The brain holds space for a missing limb, even years after it’s gone.
For three women who underwent planned hand amputations, brain scans revealed remarkably durable maps of hand areas, lasting for five years in one case. The results, published August 21 in Nature Neuroscience, counter the long-held idea that the adult brain remakes itself in prominent ways after a change to the body, such as an amputation.
Earlier research, much of it on rodents and nonhuman primates, suggested that after a limb was gone, the brain’s real estate shifts. It was thought that the brain area that used to receive input from a missing hand would be taken over by neighboring areas, particularly those corresponding to the face and lips.
But that idea doesn’t fit with a common phenomenon: People often retain vivid sensations of their missing limb, including what’s known as phantom pain, says Hunter Schone, a neuroscientist at the University of Pittsburgh. “These two ideas of ‘The brain is completely changing,’ and the amputee experience, saying, ‘I can still feel the limb,’ are very much in conflict with each other.”
Schone and his colleagues set out to see how the brain adjusts — or doesn’t — after amputation. The study depended on three women facing planned hand amputations, each of whom agreed to functional MRI brain scans before and after their surgeries. “They offered their time at one of the most difficult periods of their lives,” Schone says.
During the scans, the women moved their fingers one at a time, curled their toes and pursed their lips. These small movements triggered changes in blood flow in the brain that marked activity in the primary somatosensory cortex, a neural strip that runs up each side of the brain, from just above the ear to the top of the head. This area handles signals from the body, including touch, pain and spatial position.
The neural real estate there remained unchanged after amputation, follow-up brain scans showed. When the women attempted to move their missing fingers one at a time, the same brain activity patterns showed up as before, even though the fingers weren’t there. And pursing their lips didn’t lead to any new activity in the hand area, suggesting that the lips didn’t expand into this territory.
The hand maps were sturdy. When one woman was scanned five years after surgery, her hand map showed no overt differences. Those results fit with scans of 26 other amputees that the team analyzed. “There is really strong, consistent evidence in pretty much every amputee I scan that there is persistent representation of their missing hand,” says Tamar Makin, a cognitive neuroscientist at the University of Cambridge.
By comparing the three women’s brains before and after surgery, the study design “is a powerful way to say, at the macroscopic, global scale, we can’t really detect the strong reorganization,” says Dan Feldman, a neuroscientist at the University of California, Berkeley, who was not involved in the new research.

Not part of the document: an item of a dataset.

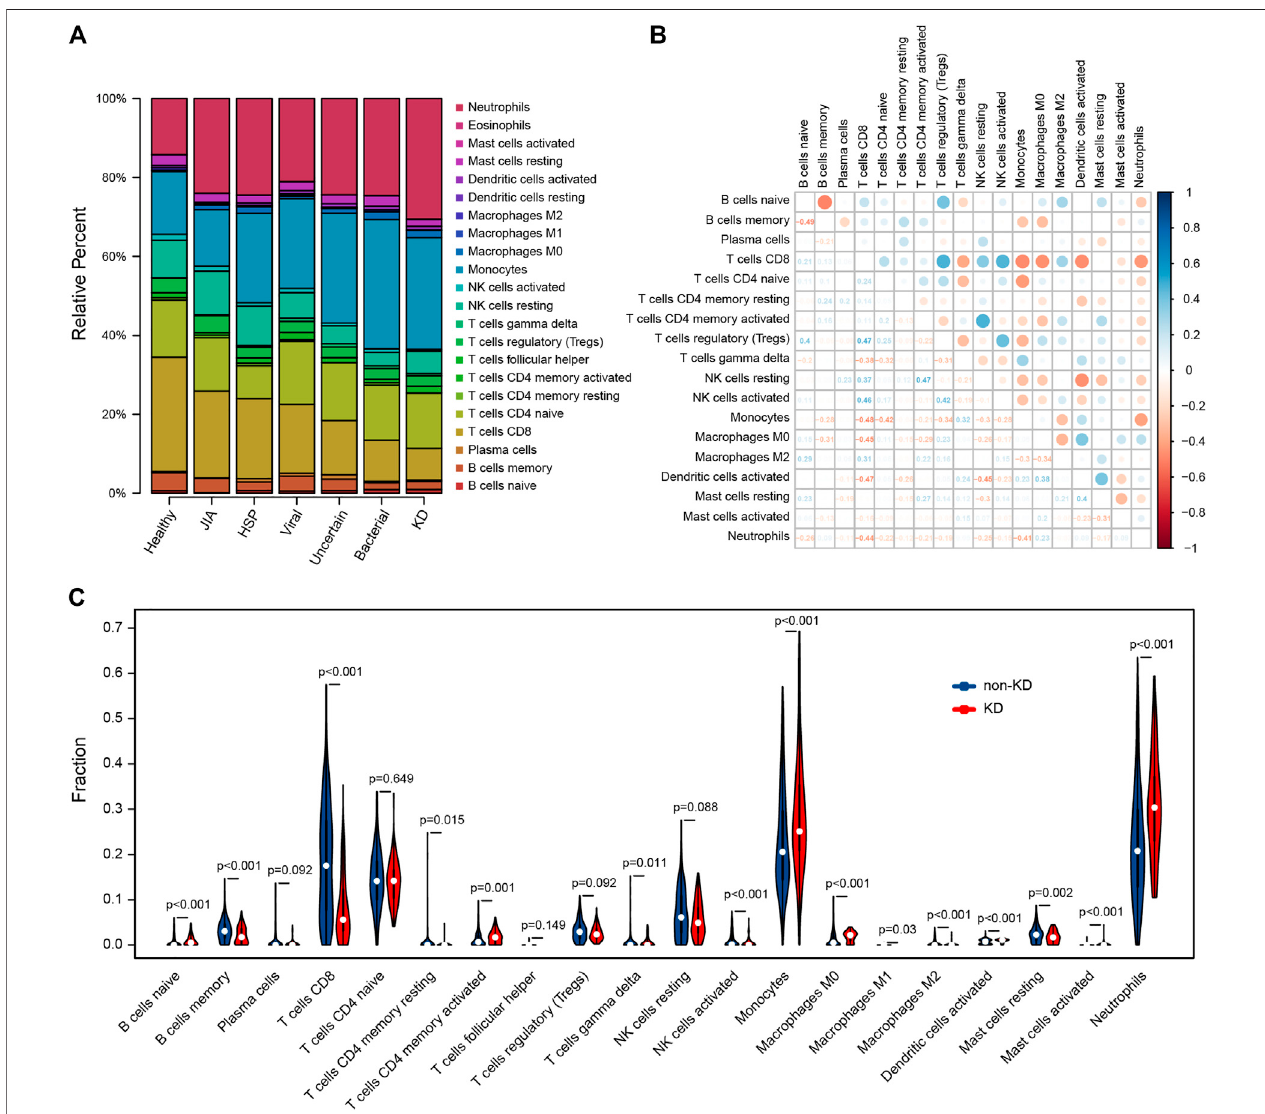
FIGURE 6 | Evaluation and visualization of immune cell analyses. (A) Relative percentage of 22 immune cell subpopulations in 459 samples from GSE73461 dataset,resultsfromdifferentdiagnosticclassi fi cationswereaveraged. (B) Correlationplotof18immunecells(4typesofimmunecellshadanestimatedabundanceof0) in 78 KD samples from GSE73461. The size of the colored dots represents the strength of the correlation; blue indicates the positive correlation, and red indicates the negative correlation; the larger the dots and the darker the color, the stronger the correlation. (C) The difference of 20 types of immune cells between KD and non- KD (2 types of immune cells had an estimated abundance of 0); blue represents non-KD, and red represents KD; p < 0.05 was considered statistically signi fi cant.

However, he cautions, “that doesn’t mean [reorganization] is not there at the local scale and may be doing important things.” But on bigger scales, such as those detected by fMRI, “maybe the maps are not changing.”
The finding may have implications for the design of better prosthetics and treatments for phantom limb pain, which is common and sometimes debilitating for people who have lost limbs. Some approaches aim to stop or shift purported brain rewiring, but Schone says they’re based on flawed reasoning. “To me, our study says we need to stop chasing or trying to fix broken brain maps that aren’t actually broken.”